The Operating System (Step 3)
It's generally pretty difficult to run a fully-functioning, reliable web server with Windows 95, the OS that came with my computer. You can serve web pages using Personal Web Server, but I was wanting something a little more robust and appropriate. When running a server, you have several choices. Windows 2000 and MacOSX are the big commercial options out there right now. Win2K is a bit steep for my budget, and my hardware isn't exactly compatible with MacOS. My alternative: Linux. For one, it's free (I like that price). Also, there are a lot of options available with Linux.
The first step with Linux is choosing a distribution. There are quite a few of them (you can read through a big list at www.linux.org), but two of the most common are Red Hat and Debian GNU/Linux. Red Hat is what's known as a commercial distribution; it's still free, but for good support and installation CDs, you need to pay. I went with Debian because it's super-free, installation is easy, and there's a lot of good free documentation/support (plus I know lots of people who use it who can help me).

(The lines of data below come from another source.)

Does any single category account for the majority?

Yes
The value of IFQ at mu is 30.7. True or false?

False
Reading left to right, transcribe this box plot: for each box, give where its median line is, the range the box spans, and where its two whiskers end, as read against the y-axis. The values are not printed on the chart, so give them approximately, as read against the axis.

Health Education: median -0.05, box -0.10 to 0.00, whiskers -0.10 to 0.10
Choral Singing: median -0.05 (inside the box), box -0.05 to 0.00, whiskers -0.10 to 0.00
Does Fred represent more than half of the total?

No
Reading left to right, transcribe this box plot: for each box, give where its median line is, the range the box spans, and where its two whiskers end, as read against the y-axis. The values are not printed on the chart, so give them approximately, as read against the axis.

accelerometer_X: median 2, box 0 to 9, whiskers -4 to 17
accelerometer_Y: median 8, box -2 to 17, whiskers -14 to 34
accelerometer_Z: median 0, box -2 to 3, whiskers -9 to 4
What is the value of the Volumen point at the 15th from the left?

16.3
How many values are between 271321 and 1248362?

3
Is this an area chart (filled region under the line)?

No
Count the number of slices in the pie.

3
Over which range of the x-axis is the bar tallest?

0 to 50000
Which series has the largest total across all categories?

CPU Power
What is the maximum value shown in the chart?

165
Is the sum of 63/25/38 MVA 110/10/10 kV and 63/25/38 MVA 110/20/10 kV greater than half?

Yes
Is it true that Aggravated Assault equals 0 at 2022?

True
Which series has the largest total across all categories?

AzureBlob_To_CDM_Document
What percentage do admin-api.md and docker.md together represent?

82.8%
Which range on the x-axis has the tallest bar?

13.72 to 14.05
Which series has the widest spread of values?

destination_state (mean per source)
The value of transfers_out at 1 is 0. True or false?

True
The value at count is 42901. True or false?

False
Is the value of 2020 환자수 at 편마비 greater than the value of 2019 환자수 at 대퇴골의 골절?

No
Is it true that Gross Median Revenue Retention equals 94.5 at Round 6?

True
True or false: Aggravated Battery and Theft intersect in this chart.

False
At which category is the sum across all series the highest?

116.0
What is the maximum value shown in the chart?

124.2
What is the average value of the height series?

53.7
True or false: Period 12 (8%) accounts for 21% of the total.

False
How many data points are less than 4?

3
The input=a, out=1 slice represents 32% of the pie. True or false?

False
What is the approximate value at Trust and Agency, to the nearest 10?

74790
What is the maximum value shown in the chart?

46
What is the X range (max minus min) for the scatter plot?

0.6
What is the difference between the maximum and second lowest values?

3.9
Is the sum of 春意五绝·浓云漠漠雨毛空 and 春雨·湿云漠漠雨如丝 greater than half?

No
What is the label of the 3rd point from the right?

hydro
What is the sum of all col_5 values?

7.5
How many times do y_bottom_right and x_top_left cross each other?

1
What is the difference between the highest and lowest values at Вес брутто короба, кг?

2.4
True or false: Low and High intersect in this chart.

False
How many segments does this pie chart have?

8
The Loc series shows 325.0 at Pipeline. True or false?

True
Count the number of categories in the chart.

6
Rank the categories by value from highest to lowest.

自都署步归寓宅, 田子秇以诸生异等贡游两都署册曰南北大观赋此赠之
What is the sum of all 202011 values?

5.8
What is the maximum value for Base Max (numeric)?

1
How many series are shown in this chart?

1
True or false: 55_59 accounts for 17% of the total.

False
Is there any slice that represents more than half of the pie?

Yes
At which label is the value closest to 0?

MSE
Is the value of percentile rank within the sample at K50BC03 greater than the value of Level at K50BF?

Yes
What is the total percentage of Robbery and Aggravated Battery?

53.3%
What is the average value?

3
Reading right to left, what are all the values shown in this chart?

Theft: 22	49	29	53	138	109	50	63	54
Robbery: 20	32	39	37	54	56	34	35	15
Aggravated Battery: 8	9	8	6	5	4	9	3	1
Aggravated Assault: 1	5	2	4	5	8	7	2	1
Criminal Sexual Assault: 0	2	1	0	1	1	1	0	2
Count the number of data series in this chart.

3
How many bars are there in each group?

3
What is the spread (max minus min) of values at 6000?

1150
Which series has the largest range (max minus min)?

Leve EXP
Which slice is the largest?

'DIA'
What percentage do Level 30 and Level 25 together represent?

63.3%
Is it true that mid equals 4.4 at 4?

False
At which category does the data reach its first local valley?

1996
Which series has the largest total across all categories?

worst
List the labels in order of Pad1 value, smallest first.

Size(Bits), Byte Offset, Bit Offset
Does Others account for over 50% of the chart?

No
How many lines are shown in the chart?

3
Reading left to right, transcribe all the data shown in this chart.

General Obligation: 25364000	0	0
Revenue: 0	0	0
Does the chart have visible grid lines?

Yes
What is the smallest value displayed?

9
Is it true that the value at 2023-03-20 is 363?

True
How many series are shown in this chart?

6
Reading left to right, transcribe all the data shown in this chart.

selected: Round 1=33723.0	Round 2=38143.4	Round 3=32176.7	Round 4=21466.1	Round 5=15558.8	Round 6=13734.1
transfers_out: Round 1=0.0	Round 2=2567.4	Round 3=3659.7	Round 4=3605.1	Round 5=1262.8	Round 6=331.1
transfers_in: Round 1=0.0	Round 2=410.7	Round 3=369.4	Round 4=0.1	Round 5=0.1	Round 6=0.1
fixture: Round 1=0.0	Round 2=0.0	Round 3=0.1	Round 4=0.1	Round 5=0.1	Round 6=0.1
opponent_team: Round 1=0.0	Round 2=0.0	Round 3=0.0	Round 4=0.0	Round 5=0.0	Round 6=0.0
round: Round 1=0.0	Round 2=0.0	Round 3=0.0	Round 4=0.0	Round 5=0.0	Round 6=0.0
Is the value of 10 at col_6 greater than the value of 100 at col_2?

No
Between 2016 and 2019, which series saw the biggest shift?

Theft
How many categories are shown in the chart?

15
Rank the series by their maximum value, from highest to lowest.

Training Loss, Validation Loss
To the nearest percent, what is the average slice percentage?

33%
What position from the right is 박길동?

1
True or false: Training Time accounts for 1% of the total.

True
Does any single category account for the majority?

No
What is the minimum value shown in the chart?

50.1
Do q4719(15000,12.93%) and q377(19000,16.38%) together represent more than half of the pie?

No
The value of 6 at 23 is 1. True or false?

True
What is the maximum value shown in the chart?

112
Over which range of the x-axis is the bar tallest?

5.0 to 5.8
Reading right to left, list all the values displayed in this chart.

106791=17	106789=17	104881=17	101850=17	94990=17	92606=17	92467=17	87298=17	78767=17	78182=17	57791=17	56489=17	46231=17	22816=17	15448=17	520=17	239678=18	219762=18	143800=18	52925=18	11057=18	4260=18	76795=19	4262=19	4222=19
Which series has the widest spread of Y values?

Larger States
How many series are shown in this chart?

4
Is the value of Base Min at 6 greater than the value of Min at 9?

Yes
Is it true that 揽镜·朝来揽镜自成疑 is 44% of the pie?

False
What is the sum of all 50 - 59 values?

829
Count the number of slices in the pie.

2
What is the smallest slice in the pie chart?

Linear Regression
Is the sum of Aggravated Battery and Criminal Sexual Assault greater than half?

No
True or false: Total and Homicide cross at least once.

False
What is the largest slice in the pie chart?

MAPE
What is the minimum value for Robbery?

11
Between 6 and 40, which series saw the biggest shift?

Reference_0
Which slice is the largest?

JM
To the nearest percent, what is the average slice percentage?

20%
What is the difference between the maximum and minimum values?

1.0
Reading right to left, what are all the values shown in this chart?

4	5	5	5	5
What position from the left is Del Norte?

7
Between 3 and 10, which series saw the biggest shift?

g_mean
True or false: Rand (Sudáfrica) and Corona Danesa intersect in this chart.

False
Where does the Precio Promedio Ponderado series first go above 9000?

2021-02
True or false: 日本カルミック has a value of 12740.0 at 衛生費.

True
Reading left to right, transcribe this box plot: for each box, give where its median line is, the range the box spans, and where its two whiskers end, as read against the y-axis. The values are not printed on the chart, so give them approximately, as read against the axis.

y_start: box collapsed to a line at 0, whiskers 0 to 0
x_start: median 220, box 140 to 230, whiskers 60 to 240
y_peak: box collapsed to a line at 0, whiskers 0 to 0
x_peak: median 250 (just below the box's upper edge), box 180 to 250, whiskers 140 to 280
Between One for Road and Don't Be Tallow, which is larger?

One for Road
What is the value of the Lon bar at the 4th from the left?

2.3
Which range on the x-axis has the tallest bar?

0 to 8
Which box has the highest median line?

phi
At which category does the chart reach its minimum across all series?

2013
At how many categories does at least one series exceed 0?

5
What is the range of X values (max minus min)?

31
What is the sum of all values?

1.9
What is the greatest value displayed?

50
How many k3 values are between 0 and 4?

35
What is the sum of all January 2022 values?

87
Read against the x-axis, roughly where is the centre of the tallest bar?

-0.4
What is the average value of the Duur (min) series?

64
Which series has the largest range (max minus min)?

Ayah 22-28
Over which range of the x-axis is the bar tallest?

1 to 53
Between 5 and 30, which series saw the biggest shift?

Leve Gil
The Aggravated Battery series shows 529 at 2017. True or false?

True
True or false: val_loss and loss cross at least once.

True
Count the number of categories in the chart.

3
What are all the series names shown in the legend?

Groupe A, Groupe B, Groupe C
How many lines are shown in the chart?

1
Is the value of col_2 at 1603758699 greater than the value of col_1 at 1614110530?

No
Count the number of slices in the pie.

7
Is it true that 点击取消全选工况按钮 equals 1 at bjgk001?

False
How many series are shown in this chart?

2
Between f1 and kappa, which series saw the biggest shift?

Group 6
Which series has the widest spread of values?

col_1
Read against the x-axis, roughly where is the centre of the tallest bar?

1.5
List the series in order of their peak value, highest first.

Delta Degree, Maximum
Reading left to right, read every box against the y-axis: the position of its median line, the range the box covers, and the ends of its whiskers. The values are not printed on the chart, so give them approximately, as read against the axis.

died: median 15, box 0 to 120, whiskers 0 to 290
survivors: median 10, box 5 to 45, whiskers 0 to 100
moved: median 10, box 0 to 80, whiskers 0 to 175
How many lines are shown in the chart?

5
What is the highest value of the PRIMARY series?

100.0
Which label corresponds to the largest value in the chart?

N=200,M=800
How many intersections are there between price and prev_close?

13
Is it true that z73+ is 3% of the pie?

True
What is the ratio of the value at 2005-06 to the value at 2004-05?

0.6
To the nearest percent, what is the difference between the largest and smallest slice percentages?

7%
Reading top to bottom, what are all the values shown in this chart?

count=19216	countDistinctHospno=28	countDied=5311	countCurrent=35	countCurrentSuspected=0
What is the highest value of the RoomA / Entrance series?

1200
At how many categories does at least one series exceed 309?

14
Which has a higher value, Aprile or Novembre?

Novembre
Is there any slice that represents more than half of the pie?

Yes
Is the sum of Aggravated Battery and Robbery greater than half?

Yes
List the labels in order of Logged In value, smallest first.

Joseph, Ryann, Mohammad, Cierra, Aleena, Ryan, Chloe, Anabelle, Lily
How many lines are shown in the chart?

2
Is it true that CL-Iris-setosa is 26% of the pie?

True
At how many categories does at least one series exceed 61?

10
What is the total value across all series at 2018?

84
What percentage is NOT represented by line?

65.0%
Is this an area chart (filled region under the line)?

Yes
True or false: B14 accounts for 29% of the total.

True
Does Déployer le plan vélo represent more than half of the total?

Installation of Debian is pretty straightforward. It's not as user-friendly as some things, so you need a bit of bravery, and make sure that nothing important is saved on your hard drive, because you'll be needing to do a lot of formatting. Installation from a CD is the easiest; however, I installed using a floppy disk and downloading from the Debian site. It took me a solid chunk of time and some perserverence, but I didn't find it particularly difficult. Debian's site is good about outlining the exact installation process, and I followed the documentation they linked to.